Memo to the chair: Unhappy about ticking those ESG boxes? Then lead from the front

Chair of the board

3 min read

Mark Goyder is a senior advisor to the Board Intelligence Think Tank. He’s the founder of Tomorrow’s Company and co-author with Ong Boon Hwee of Entrusted: Stewardship for Responsible Wealth Creation, published by World Scientific in 2020.

I experienced a nasty discordant sound last month on hearing two pieces of news.

First I learned from some of the world’s leading scientists who formed The Earth Commission that: “Human activity has pushed the world into the danger zone in seven out of eight newly demarcated indicators of planetary safety and justice. Our planet faces growing crises of water availability, nutrient loading, ecosystem maintenance and aerosol pollution. These pose threats to the stability of life-support systems and worsen social equality.”

Around the same time, I learned that the remuneration of water company bosses had on average increased by 20% in a year when it was also revealed that water companies were not monitoring 90% of their sewage spills.

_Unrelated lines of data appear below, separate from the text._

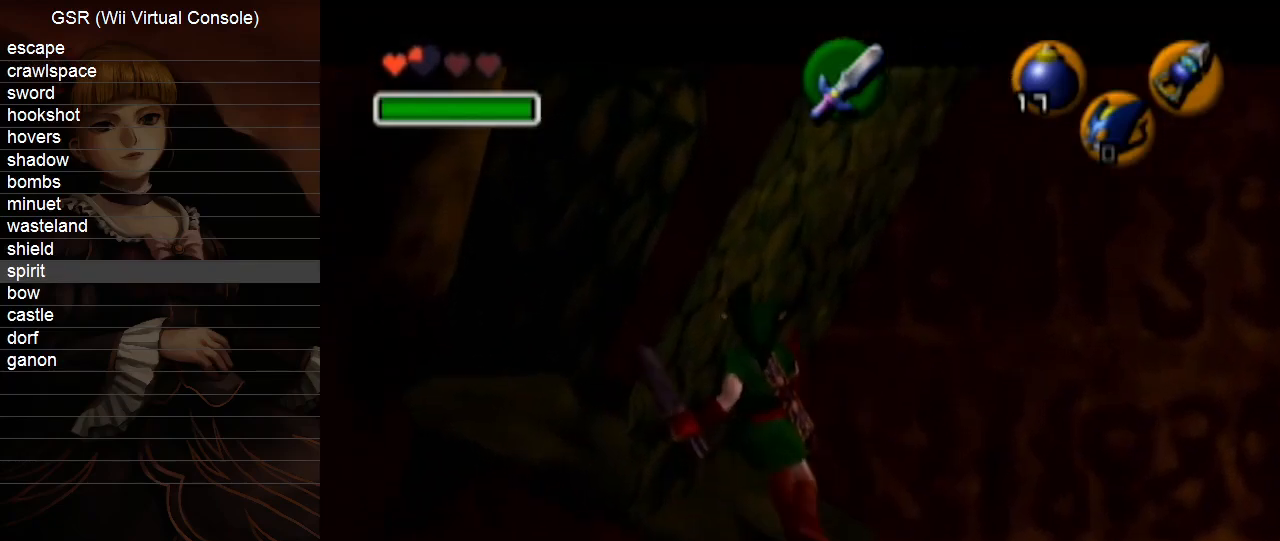
{"buttons": ["START"], "left_stick": "up", "right_stick": "center", "events": [[50, "left_stick", "left"], [133, "A", "down"], [233, "A", "up"], [233, "left_stick", "center"], [267, "L1", "up"], [267, "R1", "up"], [383, "left_stick", "up"], [450, "START", "down"]]}
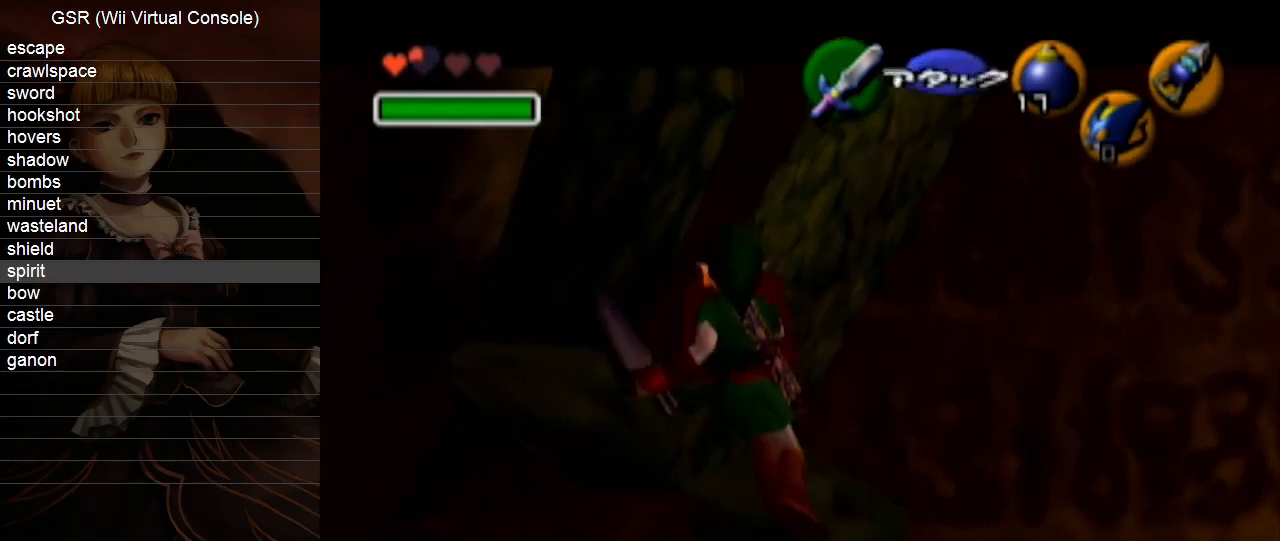
{"buttons": [], "left_stick": "up", "right_stick": "center", "events": [[50, "START", "up"]]}
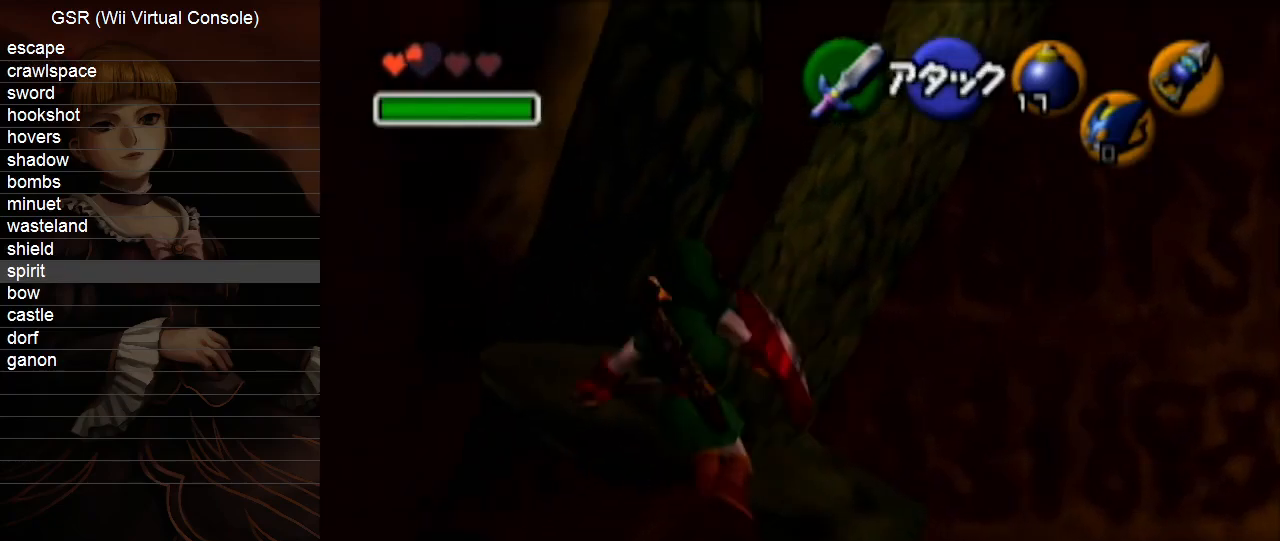
{"buttons": [], "left_stick": "up", "right_stick": "center", "events": []}
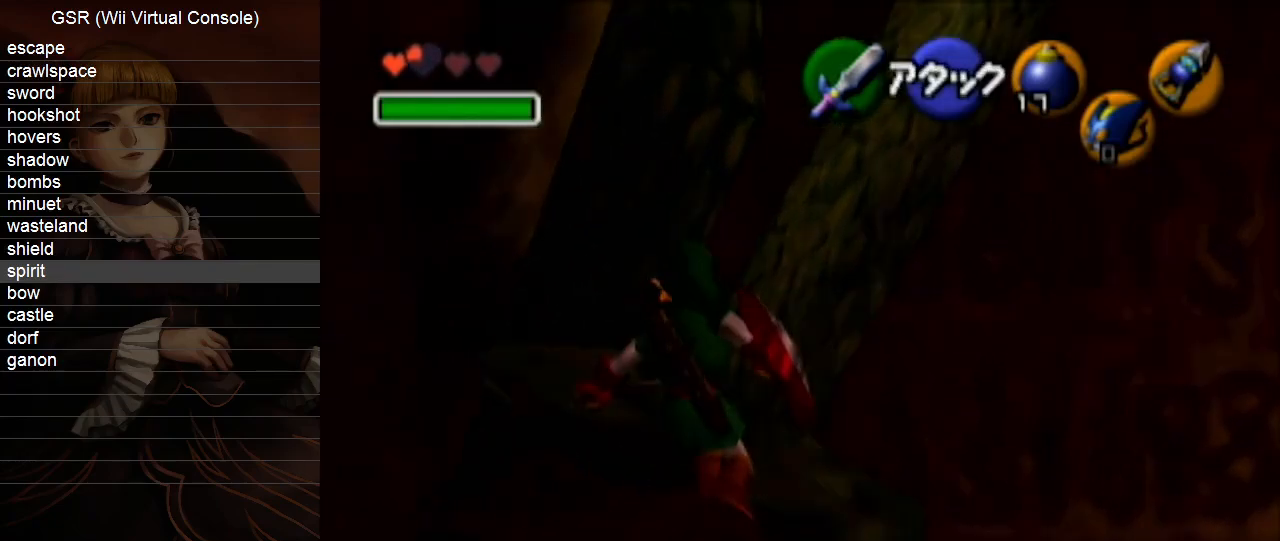
{"buttons": [], "left_stick": "up", "right_stick": "center", "events": []}
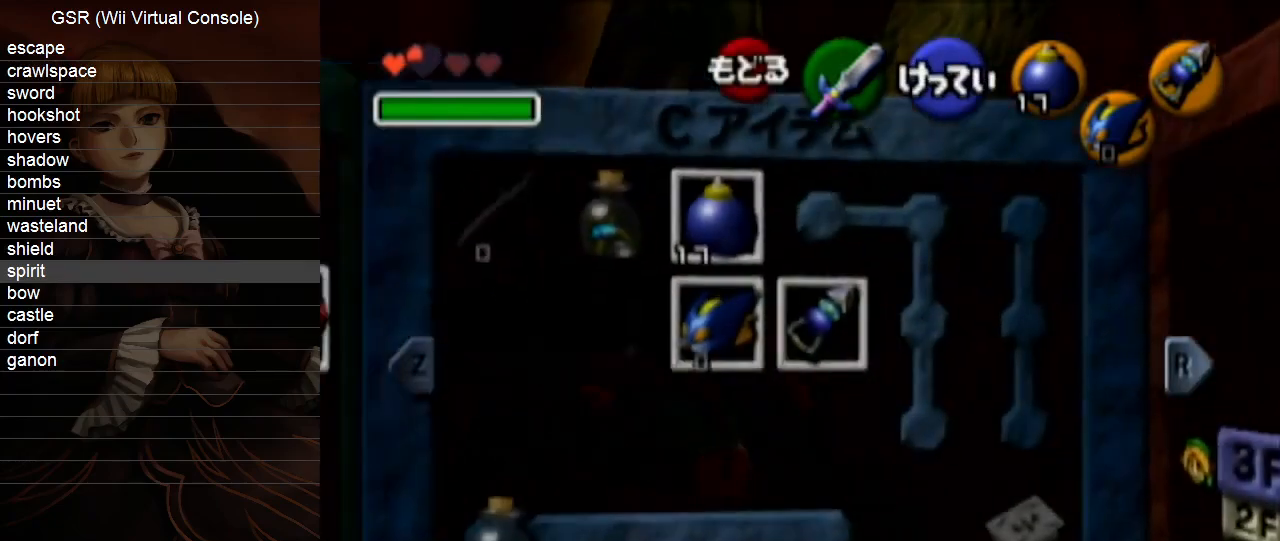
{"buttons": ["B"], "left_stick": "up", "right_stick": "center"}
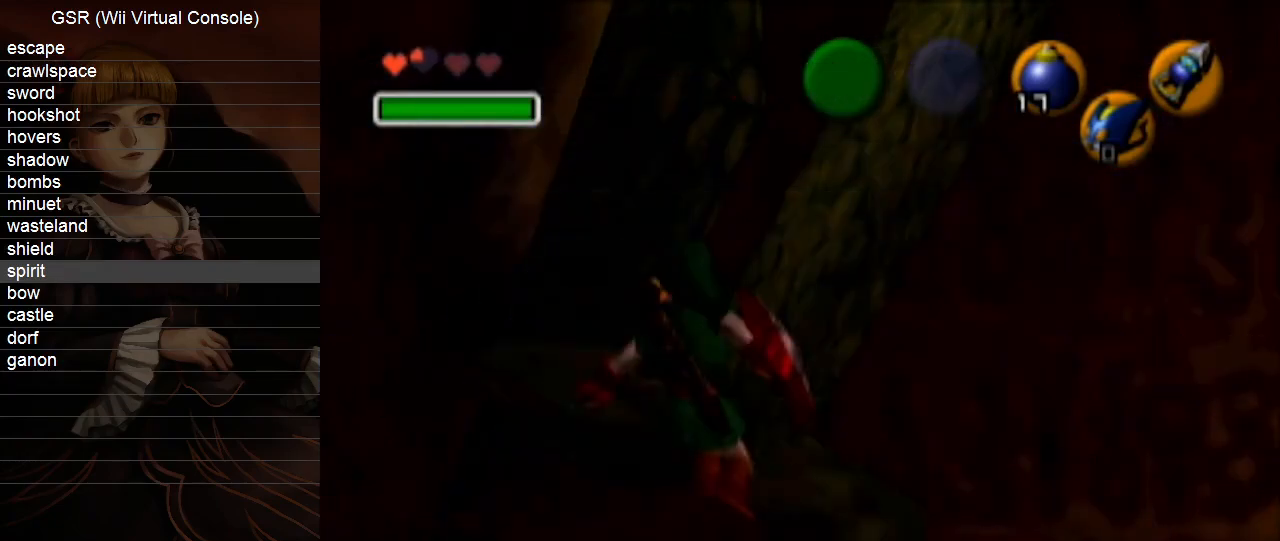
{"buttons": ["B"], "left_stick": "up", "right_stick": "center", "events": []}
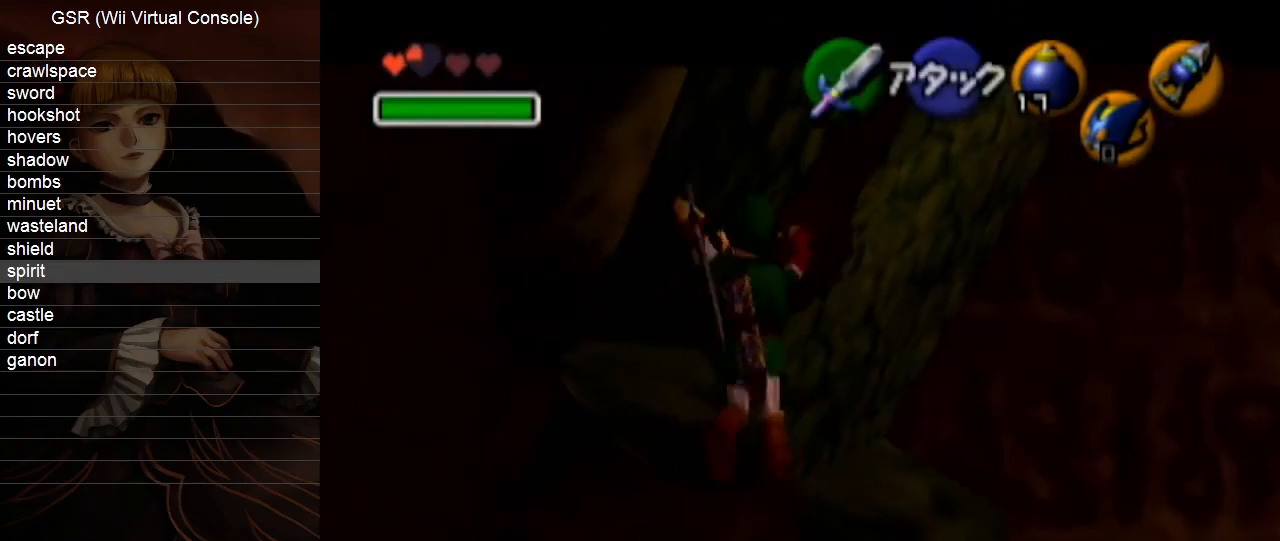
{"buttons": [], "left_stick": "up", "right_stick": "center"}
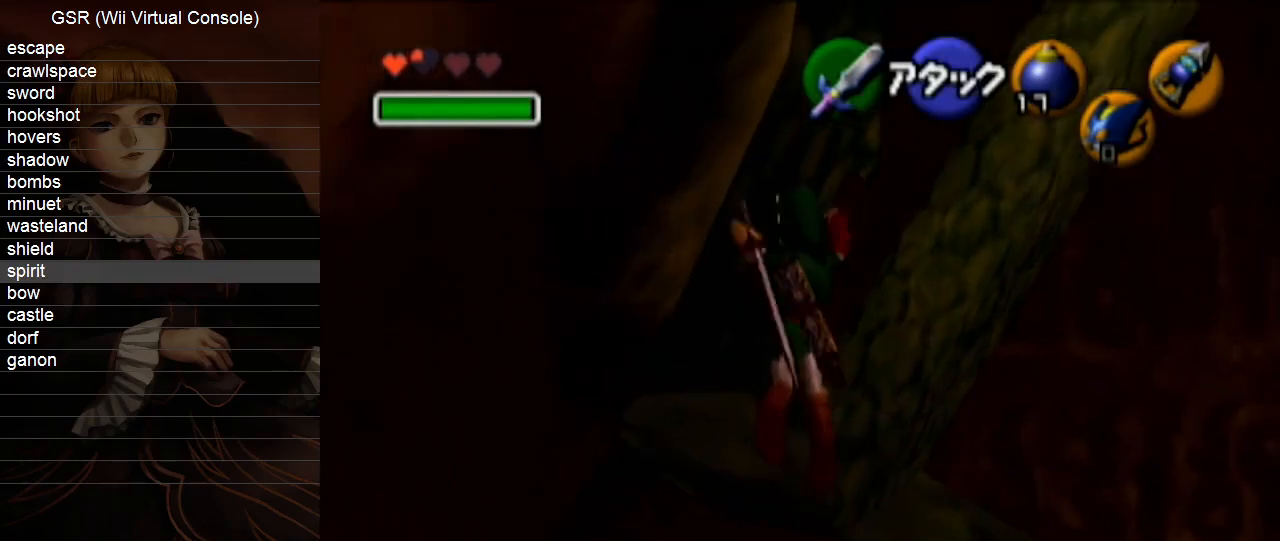
{"buttons": [], "left_stick": "up", "right_stick": "center", "events": []}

Of course, the state of the rivers and bathing waters is not all attributable to water companies. But if we stand back from the detail, consider what those news items together tell us about our companies’ leadership, governance, and sensitivities to the needs of ordinary citizens.

This should alarm every company chair and board member.

As I argued earlier this month, ESG considerations seem to be more and more on the board agenda. So why are we not seeing more evidence that these influences are transforming the way the board looks at the world and the place of their company in it?

In a recent article, veteran stewardship champion Guy Jubb, previously Global Head of Governance and Stewardship at Standard Life Investments, argues that there is so much ESG pressure that boards are confused. He cited a Tulchan study from last year in which company chairs complained that stewardship concerns were being reduced to “box-ticking”.

That suggests that those chairs do not see the ESG agenda as their own but as something to which their company must decide its reaction. That doesn’t feel like leadership. Leaders would stop accepting that the agenda will be set by others and start individually — or collaboratively — setting the pace themselves. Finding their own unique ways of internalising the externalities.

How does the chair start every board meeting? How does the company secretary organise the agenda? How does the CFO prioritise what is measured and reported? Do all three reflect the company’s sense of what is and will become imperative in terms of our failing ecosystem services? Or will they carry on with the same old agenda?

We have grown used to saying that there is a climate emergency and to setting targets around net zero. Yet the world’s leading scientists are now telling us that not only is there a climate emergency; we are breaching safe boundaries for water, soil, air, nutrition, and food in ways that threaten human safety and well-being.

Shouldn’t company boards now be on a war footing and put consideration of these threats at the top of the agenda?

Some companies have had to cope with war emergencies and these have forced them to put societal needs front and centre. In 2016, a World Economic Forum report showed that in countries as wide-ranging as Afghanistan, Bangladesh, Burkina Faso, Nigeria, and Uganda, there are positive examples of big, medium, and small enterprises making a difference in war-torn communities.

“These pioneer firms are not only making a return on their investment, but they are seeking to build stronger communities.”

The suggested actions and priorities for companies included the following, all of which might usefully inform the thinking of boards everywhere:

    • Work to help reinforce stable public systems rather than circumvent them. That would mean not lobbying against taxes, or attempting to fight regulatory measures.
    • Maximize financial inclusion for vulnerable people.
    • Prioritise the local private sector as an engine of economic activity and growth.
    • Help smaller producers access global supply chains.
    • Develop jobs and apprenticeships for young people.
    • Improve the quality of service delivery to marginal areas.

Many of the implications of the WEF report focus on the importance of devolution and supporting local economies, and the advantages for businesses therefore in devolving decision-making down to those who are front line with customers. Doing so makes the awareness and treatment of vulnerable people all the more simple. It would rule out forcing customers to have prepayment meters; encourage better accessibility and care in call centres when vulnerable customers wish to speak to them to query a bill after the death of a partner. It would extend to working with partners to build local talent pools, or create ways to support those who struggle to pay their bills.

These initiatives are within the gift of the company.

A focus on stewardship by investors was never intended to undermine that kind of company leadership. Whenever a chair or his or her board feels that they are being drawn into box-ticking, it is worth remembering William Blake’s “I must create a system or be enslaved by another man’s.”